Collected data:
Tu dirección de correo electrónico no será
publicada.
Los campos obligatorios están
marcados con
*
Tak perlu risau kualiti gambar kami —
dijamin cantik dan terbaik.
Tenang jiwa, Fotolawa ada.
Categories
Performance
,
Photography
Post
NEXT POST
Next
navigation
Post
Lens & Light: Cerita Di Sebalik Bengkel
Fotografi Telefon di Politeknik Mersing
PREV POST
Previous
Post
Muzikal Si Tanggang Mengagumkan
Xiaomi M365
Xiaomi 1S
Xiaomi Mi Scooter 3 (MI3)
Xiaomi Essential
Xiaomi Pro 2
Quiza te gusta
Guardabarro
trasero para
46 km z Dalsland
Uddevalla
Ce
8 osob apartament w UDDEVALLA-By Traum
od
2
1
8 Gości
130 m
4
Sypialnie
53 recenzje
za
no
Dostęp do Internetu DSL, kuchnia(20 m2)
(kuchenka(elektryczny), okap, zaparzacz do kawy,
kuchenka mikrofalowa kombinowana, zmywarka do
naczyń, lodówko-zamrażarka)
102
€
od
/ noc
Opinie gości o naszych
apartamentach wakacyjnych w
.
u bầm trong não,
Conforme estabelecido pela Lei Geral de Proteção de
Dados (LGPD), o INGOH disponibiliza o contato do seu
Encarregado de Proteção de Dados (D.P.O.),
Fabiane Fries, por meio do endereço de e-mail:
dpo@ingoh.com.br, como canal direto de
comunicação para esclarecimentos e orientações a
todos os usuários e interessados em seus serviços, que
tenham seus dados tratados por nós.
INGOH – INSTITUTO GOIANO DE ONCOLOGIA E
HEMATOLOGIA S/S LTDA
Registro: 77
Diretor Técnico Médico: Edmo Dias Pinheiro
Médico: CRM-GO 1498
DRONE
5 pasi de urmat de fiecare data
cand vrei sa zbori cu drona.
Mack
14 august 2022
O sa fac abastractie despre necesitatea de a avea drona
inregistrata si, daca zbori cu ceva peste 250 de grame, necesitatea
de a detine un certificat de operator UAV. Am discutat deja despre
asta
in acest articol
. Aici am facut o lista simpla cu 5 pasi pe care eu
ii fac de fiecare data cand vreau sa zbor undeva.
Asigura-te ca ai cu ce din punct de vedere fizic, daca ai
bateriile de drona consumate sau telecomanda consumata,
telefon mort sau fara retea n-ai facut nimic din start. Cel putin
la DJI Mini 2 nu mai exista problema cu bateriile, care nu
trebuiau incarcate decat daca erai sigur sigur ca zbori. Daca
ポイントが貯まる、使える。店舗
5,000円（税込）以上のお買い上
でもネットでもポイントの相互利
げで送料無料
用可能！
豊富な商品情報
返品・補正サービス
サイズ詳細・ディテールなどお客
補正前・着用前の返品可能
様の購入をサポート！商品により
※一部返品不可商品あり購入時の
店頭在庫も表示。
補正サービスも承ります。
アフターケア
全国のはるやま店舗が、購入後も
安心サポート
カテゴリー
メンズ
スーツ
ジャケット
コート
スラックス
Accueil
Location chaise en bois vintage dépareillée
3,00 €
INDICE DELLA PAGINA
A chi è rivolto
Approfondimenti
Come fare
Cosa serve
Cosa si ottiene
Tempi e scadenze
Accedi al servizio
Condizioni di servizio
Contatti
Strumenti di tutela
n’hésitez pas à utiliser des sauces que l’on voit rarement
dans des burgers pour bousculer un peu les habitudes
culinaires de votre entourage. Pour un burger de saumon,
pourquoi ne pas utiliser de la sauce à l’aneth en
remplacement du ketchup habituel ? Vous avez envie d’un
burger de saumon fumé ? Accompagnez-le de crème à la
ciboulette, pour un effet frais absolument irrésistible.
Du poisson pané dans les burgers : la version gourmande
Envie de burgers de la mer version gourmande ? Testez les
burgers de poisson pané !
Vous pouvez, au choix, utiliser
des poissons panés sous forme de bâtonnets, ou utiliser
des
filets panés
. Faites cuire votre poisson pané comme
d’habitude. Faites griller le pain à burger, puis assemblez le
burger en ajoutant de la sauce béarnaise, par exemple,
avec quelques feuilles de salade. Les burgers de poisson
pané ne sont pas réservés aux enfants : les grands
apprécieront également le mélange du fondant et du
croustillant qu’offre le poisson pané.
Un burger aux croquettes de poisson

[Task description] Down to the final line, the data above must be copied exactly.

[Exercise result]
Tu dirección de correo electrónico no será
publicada.
Los campos obligatorios están
marcados con
*
Tak perlu risau kualiti gambar kami —
dijamin cantik dan terbaik.
Tenang jiwa, Fotolawa ada.
Categories
Performance
,
Photography
Post
NEXT POST
Next
navigation
Post
Lens & Light: Cerita Di Sebalik Bengkel
Fotografi Telefon di Politeknik Mersing
PREV POST
Previous
Post
Muzikal Si Tanggang Mengagumkan
Xiaomi M365
Xiaomi 1S
Xiaomi Mi Scooter 3 (MI3)
Xiaomi Essential
Xiaomi Pro 2
Quiza te gusta
Guardabarro
trasero para
46 km z Dalsland
Uddevalla
Ce
8 osob apartament w UDDEVALLA-By Traum
od
2
1
8 Gości
130 m
4
Sypialnie
53 recenzje
za
no
Dostęp do Internetu DSL, kuchnia(20 m2)
(kuchenka(elektryczny), okap, zaparzacz do kawy,
kuchenka mikrofalowa kombinowana, zmywarka do
naczyń, lodówko-zamrażarka)
102
€
od
/ noc
Opinie gości o naszych
apartamentach wakacyjnych w
.
u bầm trong não,
Conforme estabelecido pela Lei Geral de Proteção de
Dados (LGPD), o INGOH disponibiliza o contato do seu
Encarregado de Proteção de Dados (D.P.O.),
Fabiane Fries, por meio do endereço de e-mail:
dpo@ingoh.com.br, como canal direto de
comunicação para esclarecimentos e orientações a
todos os usuários e interessados em seus serviços, que
tenham seus dados tratados por nós.
INGOH – INSTITUTO GOIANO DE ONCOLOGIA E
HEMATOLOGIA S/S LTDA
Registro: 77
Diretor Técnico Médico: Edmo Dias Pinheiro
Médico: CRM-GO 1498
DRONE
5 pasi de urmat de fiecare data
cand vrei sa zbori cu drona.
Mack
14 august 2022
O sa fac abastractie despre necesitatea de a avea drona
inregistrata si, daca zbori cu ceva peste 250 de grame, necesitatea
de a detine un certificat de operator UAV. Am discutat deja despre
asta
in acest articol
. Aici am facut o lista simpla cu 5 pasi pe care eu
ii fac de fiecare data cand vreau sa zbor undeva.
Asigura-te ca ai cu ce din punct de vedere fizic, daca ai
bateriile de drona consumate sau telecomanda consumata,
telefon mort sau fara retea n-ai facut nimic din start. Cel putin
la DJI Mini 2 nu mai exista problema cu bateriile, care nu
trebuiau incarcate decat daca erai sigur sigur ca zbori. Daca
ポイントが貯まる、使える。店舗
5,000円（税込）以上のお買い上
でもネットでもポイントの相互利
げで送料無料
用可能！
豊富な商品情報
返品・補正サービス
サイズ詳細・ディテールなどお客
補正前・着用前の返品可能
様の購入をサポート！商品により
※一部返品不可商品あり購入時の
店頭在庫も表示。
補正サービスも承ります。
アフターケア
全国のはるやま店舗が、購入後も
安心サポート
カテゴリー
メンズ
スーツ
ジャケット
コート
スラックス
Accueil
Location chaise en bois vintage dépareillée
3,00 €
INDICE DELLA PAGINA
A chi è rivolto
Approfondimenti
Come fare
Cosa serve
Cosa si ottiene
Tempi e scadenze
Accedi al servizio
Condizioni di servizio
Contatti
Strumenti di tutela
n’hésitez pas à utiliser des sauces que l’on voit rarement
dans des burgers pour bousculer un peu les habitudes
culinaires de votre entourage. Pour un burger de saumon,
pourquoi ne pas utiliser de la sauce à l’aneth en
remplacement du ketchup habituel ? Vous avez envie d’un
burger de saumon fumé ? Accompagnez-le de crème à la
ciboulette, pour un effet frais absolument irrésistible.
Du poisson pané dans les burgers : la version gourmande
Envie de burgers de la mer version gourmande ? Testez les
burgers de poisson pané !
Vous pouvez, au choix, utiliser
des poissons panés sous forme de bâtonnets, ou utiliser
des
filets panés
. Faites cuire votre poisson pané comme
d’habitude. Faites griller le pain à burger, puis assemblez le
burger en ajoutant de la sauce béarnaise, par exemple,
avec quelques feuilles de salade. Les burgers de poisson
pané ne sont pas réservés aux enfants : les grands
apprécieront également le mélange du fondant et du
croustillant qu’offre le poisson pané.
Un burger aux croquettes de poisson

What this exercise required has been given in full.